Kritik zu Wickie und die starken Männer
Wer in den Siebzigern Kind war, kam um Wickie und seine tollen Einfälle nicht herum: Bully Herbig widmet sich mit dieser Realfilmversion der Billigzeichentrickserie erneut einem Klassiker der TV-Unterhaltung
Der Vater will einen Rabauken zum Sohn, doch Wickie ist ein stillvergnügter Tüftler. Zu Beginn fordert Vater Halvar den zarten Bub zum Wettbewerb im Felsbrocken-Schleppen auf, was Wickie zur Erfindung einer Steinschleuder anregt: Köpfchen statt Muskeln, lautet die vordergründige Botschaft. Wer aber als Kind die TV-Zeichentrickserie mitverfolgte, erkennt nun in der Realfilmversion, dass der ödipale Kernkonflikt, einst von simplen Zeichnungen überspielt, starker Tobak ist. Wahrlich, bei einem solchen Papa braucht man keine Feinde.
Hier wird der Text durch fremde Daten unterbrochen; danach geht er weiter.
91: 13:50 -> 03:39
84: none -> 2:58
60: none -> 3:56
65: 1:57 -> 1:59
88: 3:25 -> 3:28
Überdies hat Regisseur Herbig die Wikinger mit falschen Bäuchen, Nasen und Zottelperücken recht barbarisch aufgemotzt. Doch Herbig, dafür bekannt, alten Fernsehschätzchen neue Perspektiven abzugewinnen, hat diesmal keine Parodie im Sinn und erst recht keinen bedeutungsvollen Film, in dem der Zeigefinger gehoben wird. Wickie entpuppt sich stattdessen als unprätentiöser und schwungvoller Kinderabenteuerfilm von nostalgischer Machart, der nur selten in Richtung des Erwachsenenpublikums zwinkert. Anders als in der Serie bekommt Wickie mit der kleinen Ylvi eine bewundernde Freundin zur Seite gestellt. Ansonsten ist er wie gehabt ein autonomer kleiner Racker, der im Unterschied etwa zu US-Kinderfilmen keineswegs rührselig nach der Anerkennung des Vaters lechzt. In hübschen Kulissen entrollt sich eine unbekümmert turbulent-märchenhafte Geschichte, beginnend mit der Attacke des »Schrecklichen Sven«, der die Kinder des Wikingerdorfes entführt. Auf der Verfolgungsjagd kommen Flugmaschinen, Nebelbänke, eine Chinesin in der Kiste und ein Wikingerschiff, mit dem sich nahezu alles anstellen lässt, zum Einsatz. Dabei kann man in den Wikingerkaspern, die sich mangels anderer Gegner auch schon mal gegenseitig hauen, bekannte Gesichter wie Christoph Maria Herbst und Jürgen Vogel entdecken, auch lässt sich manche Szene als Film- oder Comiczitat interpretieren. Michael Bully Herbig in der Rolle eines aus der Zeit gefallenen »spanischen Hofchronisten« ist zwar überflüssig, doch als Regisseur beweist er ein Händchen für Timing und für die richtige Tonart.